— Goal of the exercise —
Update the rows below by replacing "bounding box" with "enclosing rectangle" wherever it occurs, leaving everything else unchanged.

— Coordinate annotation records —
-*-

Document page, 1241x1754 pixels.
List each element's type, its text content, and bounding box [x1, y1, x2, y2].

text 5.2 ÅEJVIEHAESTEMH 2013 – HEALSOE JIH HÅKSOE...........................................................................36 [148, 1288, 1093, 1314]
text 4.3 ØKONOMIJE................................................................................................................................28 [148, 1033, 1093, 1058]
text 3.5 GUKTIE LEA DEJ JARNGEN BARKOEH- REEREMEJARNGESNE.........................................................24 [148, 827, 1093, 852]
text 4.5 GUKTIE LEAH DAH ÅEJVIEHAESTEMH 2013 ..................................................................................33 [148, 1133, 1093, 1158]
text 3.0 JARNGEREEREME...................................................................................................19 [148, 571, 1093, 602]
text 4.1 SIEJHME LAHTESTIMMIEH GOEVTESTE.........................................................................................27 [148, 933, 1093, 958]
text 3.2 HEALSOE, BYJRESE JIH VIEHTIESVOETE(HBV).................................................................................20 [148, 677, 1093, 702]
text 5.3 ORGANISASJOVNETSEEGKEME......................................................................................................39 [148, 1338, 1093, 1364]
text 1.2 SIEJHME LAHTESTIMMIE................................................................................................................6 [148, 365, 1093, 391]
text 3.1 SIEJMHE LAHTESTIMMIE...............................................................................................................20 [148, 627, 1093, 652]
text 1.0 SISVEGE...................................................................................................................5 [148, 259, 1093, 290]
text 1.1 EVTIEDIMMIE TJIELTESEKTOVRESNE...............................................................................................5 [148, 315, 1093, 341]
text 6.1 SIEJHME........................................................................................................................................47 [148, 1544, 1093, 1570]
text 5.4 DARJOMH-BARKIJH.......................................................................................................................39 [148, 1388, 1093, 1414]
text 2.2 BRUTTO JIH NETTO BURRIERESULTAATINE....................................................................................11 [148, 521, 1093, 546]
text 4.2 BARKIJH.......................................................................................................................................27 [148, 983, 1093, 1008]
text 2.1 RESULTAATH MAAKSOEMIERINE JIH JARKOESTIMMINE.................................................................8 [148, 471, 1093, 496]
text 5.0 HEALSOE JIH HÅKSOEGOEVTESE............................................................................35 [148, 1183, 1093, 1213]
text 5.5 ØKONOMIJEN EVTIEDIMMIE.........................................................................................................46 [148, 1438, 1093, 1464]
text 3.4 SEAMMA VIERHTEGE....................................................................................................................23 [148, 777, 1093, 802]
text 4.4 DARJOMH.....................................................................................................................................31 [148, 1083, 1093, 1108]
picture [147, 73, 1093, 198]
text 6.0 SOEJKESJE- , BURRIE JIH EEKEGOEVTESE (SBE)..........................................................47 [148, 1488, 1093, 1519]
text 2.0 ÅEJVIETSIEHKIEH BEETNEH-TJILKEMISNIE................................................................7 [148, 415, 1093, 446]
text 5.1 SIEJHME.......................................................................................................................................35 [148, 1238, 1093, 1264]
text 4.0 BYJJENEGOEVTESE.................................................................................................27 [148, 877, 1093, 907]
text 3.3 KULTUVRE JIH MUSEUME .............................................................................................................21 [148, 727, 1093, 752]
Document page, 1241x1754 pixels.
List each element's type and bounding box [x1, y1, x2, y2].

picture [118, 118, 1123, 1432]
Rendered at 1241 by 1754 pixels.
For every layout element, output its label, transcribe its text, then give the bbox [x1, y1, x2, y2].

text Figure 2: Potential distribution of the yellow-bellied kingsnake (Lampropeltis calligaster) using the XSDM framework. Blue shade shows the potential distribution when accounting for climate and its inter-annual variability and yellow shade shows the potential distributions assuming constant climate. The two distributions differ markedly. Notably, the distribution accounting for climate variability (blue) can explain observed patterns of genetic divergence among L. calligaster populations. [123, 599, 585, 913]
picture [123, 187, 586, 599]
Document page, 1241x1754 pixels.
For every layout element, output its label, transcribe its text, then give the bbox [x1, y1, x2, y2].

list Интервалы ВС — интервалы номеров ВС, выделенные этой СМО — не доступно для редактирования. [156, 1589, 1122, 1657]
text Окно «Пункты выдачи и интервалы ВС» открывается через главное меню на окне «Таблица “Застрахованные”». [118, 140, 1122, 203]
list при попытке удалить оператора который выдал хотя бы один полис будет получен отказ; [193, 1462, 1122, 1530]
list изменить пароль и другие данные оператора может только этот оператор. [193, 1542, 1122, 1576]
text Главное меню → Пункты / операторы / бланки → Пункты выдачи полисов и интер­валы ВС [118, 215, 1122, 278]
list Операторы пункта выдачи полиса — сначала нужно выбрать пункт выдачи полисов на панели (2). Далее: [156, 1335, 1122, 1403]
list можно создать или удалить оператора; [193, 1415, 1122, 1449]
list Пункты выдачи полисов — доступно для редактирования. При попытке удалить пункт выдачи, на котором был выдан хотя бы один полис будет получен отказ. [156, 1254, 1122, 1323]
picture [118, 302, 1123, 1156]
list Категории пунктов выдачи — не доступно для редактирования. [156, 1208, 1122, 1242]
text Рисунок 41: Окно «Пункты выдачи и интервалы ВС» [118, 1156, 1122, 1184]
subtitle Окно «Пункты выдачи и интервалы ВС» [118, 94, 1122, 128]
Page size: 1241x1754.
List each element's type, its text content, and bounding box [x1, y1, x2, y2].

-*-

— Exercise solution —
Document page, 1241x1754 pixels.
List each element's type, its text content, and enclosing rectangle [x1, y1, x2, y2].

text 5.2 ÅEJVIEHAESTEMH 2013 – HEALSOE JIH HÅKSOE...........................................................................36 [148, 1288, 1093, 1314]
text 4.3 ØKONOMIJE................................................................................................................................28 [148, 1033, 1093, 1058]
text 3.5 GUKTIE LEA DEJ JARNGEN BARKOEH- REEREMEJARNGESNE.........................................................24 [148, 827, 1093, 852]
text 4.5 GUKTIE LEAH DAH ÅEJVIEHAESTEMH 2013 ..................................................................................33 [148, 1133, 1093, 1158]
text 3.0 JARNGEREEREME...................................................................................................19 [148, 571, 1093, 602]
text 4.1 SIEJHME LAHTESTIMMIEH GOEVTESTE.........................................................................................27 [148, 933, 1093, 958]
text 3.2 HEALSOE, BYJRESE JIH VIEHTIESVOETE(HBV).................................................................................20 [148, 677, 1093, 702]
text 5.3 ORGANISASJOVNETSEEGKEME......................................................................................................39 [148, 1338, 1093, 1364]
text 1.2 SIEJHME LAHTESTIMMIE................................................................................................................6 [148, 365, 1093, 391]
text 3.1 SIEJMHE LAHTESTIMMIE...............................................................................................................20 [148, 627, 1093, 652]
text 1.0 SISVEGE...................................................................................................................5 [148, 259, 1093, 290]
text 1.1 EVTIEDIMMIE TJIELTESEKTOVRESNE...............................................................................................5 [148, 315, 1093, 341]
text 6.1 SIEJHME........................................................................................................................................47 [148, 1544, 1093, 1570]
text 5.4 DARJOMH-BARKIJH.......................................................................................................................39 [148, 1388, 1093, 1414]
text 2.2 BRUTTO JIH NETTO BURRIERESULTAATINE....................................................................................11 [148, 521, 1093, 546]
text 4.2 BARKIJH.......................................................................................................................................27 [148, 983, 1093, 1008]
text 2.1 RESULTAATH MAAKSOEMIERINE JIH JARKOESTIMMINE.................................................................8 [148, 471, 1093, 496]
text 5.0 HEALSOE JIH HÅKSOEGOEVTESE............................................................................35 [148, 1183, 1093, 1213]
text 5.5 ØKONOMIJEN EVTIEDIMMIE.........................................................................................................46 [148, 1438, 1093, 1464]
text 3.4 SEAMMA VIERHTEGE....................................................................................................................23 [148, 777, 1093, 802]
text 4.4 DARJOMH.....................................................................................................................................31 [148, 1083, 1093, 1108]
picture [147, 73, 1093, 198]
text 6.0 SOEJKESJE- , BURRIE JIH EEKEGOEVTESE (SBE)..........................................................47 [148, 1488, 1093, 1519]
text 2.0 ÅEJVIETSIEHKIEH BEETNEH-TJILKEMISNIE................................................................7 [148, 415, 1093, 446]
text 5.1 SIEJHME.......................................................................................................................................35 [148, 1238, 1093, 1264]
text 4.0 BYJJENEGOEVTESE.................................................................................................27 [148, 877, 1093, 907]
text 3.3 KULTUVRE JIH MUSEUME .............................................................................................................21 [148, 727, 1093, 752]
Document page, 1241x1754 pixels.
List each element's type and enclosing rectangle [x1, y1, x2, y2].

picture [118, 118, 1123, 1432]
Rendered at 1241 by 1754 pixels.
For every layout element, output its label, transcribe its text, then give the bbox [x1, y1, x2, y2].

text Figure 2: Potential distribution of the yellow-bellied kingsnake (Lampropeltis calligaster) using the XSDM framework. Blue shade shows the potential distribution when accounting for climate and its inter-annual variability and yellow shade shows the potential distributions assuming constant climate. The two distributions differ markedly. Notably, the distribution accounting for climate variability (blue) can explain observed patterns of genetic divergence among L. calligaster populations. [123, 599, 585, 913]
picture [123, 187, 586, 599]
Document page, 1241x1754 pixels.
For every layout element, output its label, transcribe its text, then give the bbox [x1, y1, x2, y2].

list Интервалы ВС — интервалы номеров ВС, выделенные этой СМО — не доступно для редактирования. [156, 1589, 1122, 1657]
text Окно «Пункты выдачи и интервалы ВС» открывается через главное меню на окне «Таблица “Застрахованные”». [118, 140, 1122, 203]
list при попытке удалить оператора который выдал хотя бы один полис будет получен отказ; [193, 1462, 1122, 1530]
list изменить пароль и другие данные оператора может только этот оператор. [193, 1542, 1122, 1576]
text Главное меню → Пункты / операторы / бланки → Пункты выдачи полисов и интер­валы ВС [118, 215, 1122, 278]
list Операторы пункта выдачи полиса — сначала нужно выбрать пункт выдачи полисов на панели (2). Далее: [156, 1335, 1122, 1403]
list можно создать или удалить оператора; [193, 1415, 1122, 1449]
list Пункты выдачи полисов — доступно для редактирования. При попытке удалить пункт выдачи, на котором был выдан хотя бы один полис будет получен отказ. [156, 1254, 1122, 1323]
picture [118, 302, 1123, 1156]
list Категории пунктов выдачи — не доступно для редактирования. [156, 1208, 1122, 1242]
text Рисунок 41: Окно «Пункты выдачи и интервалы ВС» [118, 1156, 1122, 1184]
subtitle Окно «Пункты выдачи и интервалы ВС» [118, 94, 1122, 128]
Page size: 1241x1754.
List each element's type, its text content, and enclosing rectangle [x1, y1, x2, y2].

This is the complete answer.